I can smell that by 2008: Quality Norms ISO 9001:2000, Legislation, confidential treatment of information provided (profiles), privacy, code of ethics and background checks (professionalism) will be expected for SERIOUS dating sites.
Regards,
Fernando Ardenghi.
Buenos Aires.
Argentina.
[email protected]
Posted by: Fernando Ardenghi | Oct 21, 2005 at 07:40 PM
Dear Markus:
Most probably the Lavalife's members were saturated/tired and with less interest/energy to search in the database of that site; and most of those tired members decided to migrate fast to a new/fresh free one; like PlentyOfFish. That site received an HERITAGE, but perhaps in less than one year (NOV 2006) the actual PlentyOfFish's members could become saturated/tired and with less interest/energy to search in the database
AND
if a new/fresh/promissory online dating site appears, they could AGAIN decide to suddenly migrate to it. !!??
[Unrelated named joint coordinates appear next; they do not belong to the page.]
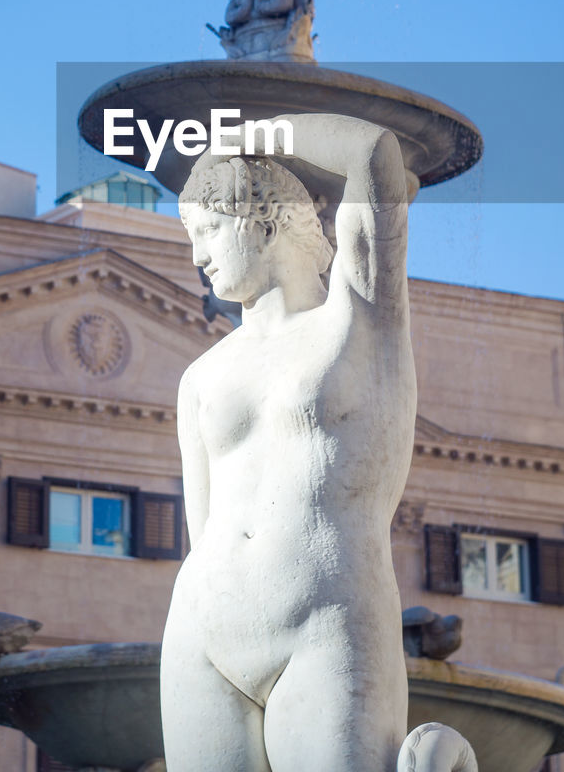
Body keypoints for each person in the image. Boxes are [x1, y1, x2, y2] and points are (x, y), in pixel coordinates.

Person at [160, 114, 416, 771]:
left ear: (262, 219)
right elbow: (203, 525)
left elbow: (374, 153)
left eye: (208, 229)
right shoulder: (200, 377)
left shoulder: (358, 319)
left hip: (326, 622)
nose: (197, 255)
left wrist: (246, 138)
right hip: (203, 632)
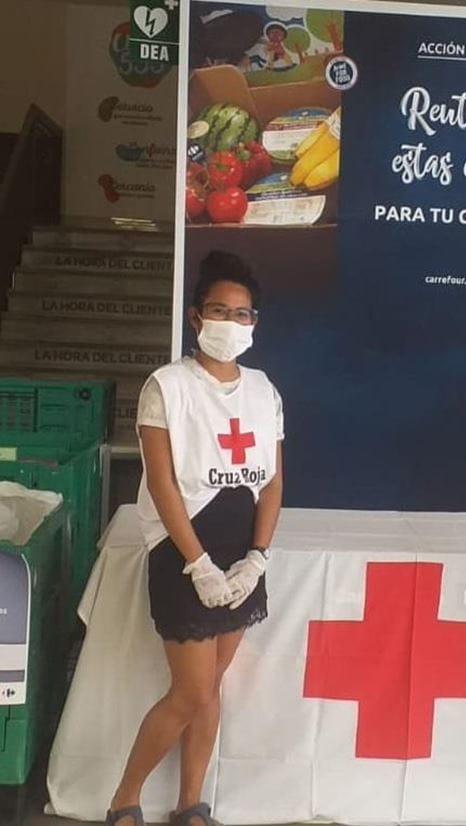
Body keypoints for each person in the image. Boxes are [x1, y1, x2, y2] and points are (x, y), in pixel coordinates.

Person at [106, 250, 284, 826]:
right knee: (189, 692)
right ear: (194, 317)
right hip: (184, 550)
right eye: (219, 311)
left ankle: (190, 804)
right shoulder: (167, 385)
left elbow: (275, 479)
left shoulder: (263, 390)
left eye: (243, 314)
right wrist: (199, 564)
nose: (231, 324)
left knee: (211, 690)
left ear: (254, 322)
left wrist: (257, 558)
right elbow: (160, 482)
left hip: (240, 549)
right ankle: (123, 799)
Also Lavalife's traffic seems to had a suddenly oscillating drop, NOT a "death spiral" because it was not a plane nor a butterfly!!!
Regards,
Fernando Ardenghi.
Buenos Aires.
Argentina.
[email protected]
Posted by: Fernando Ardenghi | Oct 21, 2005 at 08:07 PM
Fernando, I think you are wrong. Free dating sites do not mean cheapskating at all. It's just that people treat free dating sites differently. Some people expect quality dating and matchmaking services and find it ok to pay for contacting others, some people believe it's just faces that matter and try to muddle through all that free dating sites put along (ads and inevitable scam).
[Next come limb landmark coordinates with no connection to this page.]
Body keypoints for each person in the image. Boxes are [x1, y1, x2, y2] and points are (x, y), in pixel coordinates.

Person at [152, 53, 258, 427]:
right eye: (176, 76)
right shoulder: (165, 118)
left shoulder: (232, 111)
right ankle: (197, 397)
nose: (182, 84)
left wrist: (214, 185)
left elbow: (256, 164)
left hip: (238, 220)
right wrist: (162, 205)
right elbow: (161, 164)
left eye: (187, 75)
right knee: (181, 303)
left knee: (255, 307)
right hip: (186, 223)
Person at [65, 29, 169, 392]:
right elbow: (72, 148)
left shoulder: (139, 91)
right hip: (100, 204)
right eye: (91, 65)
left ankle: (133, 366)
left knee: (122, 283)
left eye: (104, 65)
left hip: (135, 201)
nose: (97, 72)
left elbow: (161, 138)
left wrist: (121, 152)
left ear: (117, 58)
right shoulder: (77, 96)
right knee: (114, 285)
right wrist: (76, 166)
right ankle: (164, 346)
People don't get *tired* of dating sites, but they can get disappointed with them. Also, normally daters tend to register on several sites at once.
As for serving a dating site's mission for people, if you are able to find interesting people on a dating site with new ones coming in constantly, if you are able to get a couple of quality dates from there and if you are NOT ultimately pissed off with technical problems, *features* and scam/spam, you will stay there while you are interested in online dating at all.
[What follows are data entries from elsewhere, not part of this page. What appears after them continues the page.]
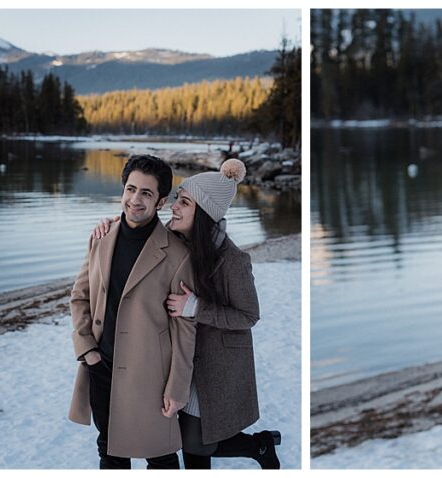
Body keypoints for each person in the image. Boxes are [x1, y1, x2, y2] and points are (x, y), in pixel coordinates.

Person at [94, 159, 282, 469]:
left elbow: (248, 316)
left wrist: (196, 307)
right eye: (176, 200)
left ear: (205, 212)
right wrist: (111, 225)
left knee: (194, 442)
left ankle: (259, 446)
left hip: (211, 363)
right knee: (186, 442)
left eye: (184, 203)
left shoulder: (232, 260)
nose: (174, 208)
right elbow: (138, 230)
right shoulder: (175, 237)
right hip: (174, 356)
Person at [69, 154, 196, 469]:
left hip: (151, 376)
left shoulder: (177, 254)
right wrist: (87, 350)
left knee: (161, 455)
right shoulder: (101, 237)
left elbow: (185, 328)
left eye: (146, 193)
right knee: (110, 453)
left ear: (161, 201)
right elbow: (79, 296)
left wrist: (178, 387)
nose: (135, 200)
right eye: (130, 189)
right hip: (103, 368)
And I don't think there can be some legislation to kill free dating sites, it sounds ridiculous at least.
Posted by: Emil Sarnogoev, LoveCompass Personals | Oct 22, 2005 at 05:00 AM
I am a very happy member of Match.com My profile can be found under xxGreatCatch4Uxx
I am affiliated with a company that has greated the latest and highest technology in LIVE communication worldwide. I would very much appreciate an opportunity to talk a decision maker in the marketing department asap please. I will then share my concept with you. It is brilliant as well as powerfull and will give Match.com the cutting edge over any other dating site.
You can reach me at 248-668-1682 or my cell 248-939-1842 or of course my e-mailL [email protected]
Regards,
Elke Wilkerson
Posted by: Elke Wilkerson | Jul 13, 2006 at 09:29 PM
i will make sure i get a good wife for my self.
Posted by: moz | Aug 04, 2006 at 04:57 PM
All the girls that have fat boobs can send an email to me.i am a guy that like hot girls.when i mean hot girls,i mean babes that like to play games.If you want to know more about me you can email to me at
[email protected] will be expecting your messages(HOT GIRLS)
[email protected]
Posted by: moziz | Aug 04, 2006 at 05:08 PM
Even though I pointed out to match.com that one of their members is a convicted stalker, and sent them the case number and court site where they can check the information, they have so far done nothing about it and this member is still online. Would some lawyer like to look into that?
Posted by: concerned | Aug 04, 2009 at 10:32 AM
Perhaps stalkers deserve a second chance.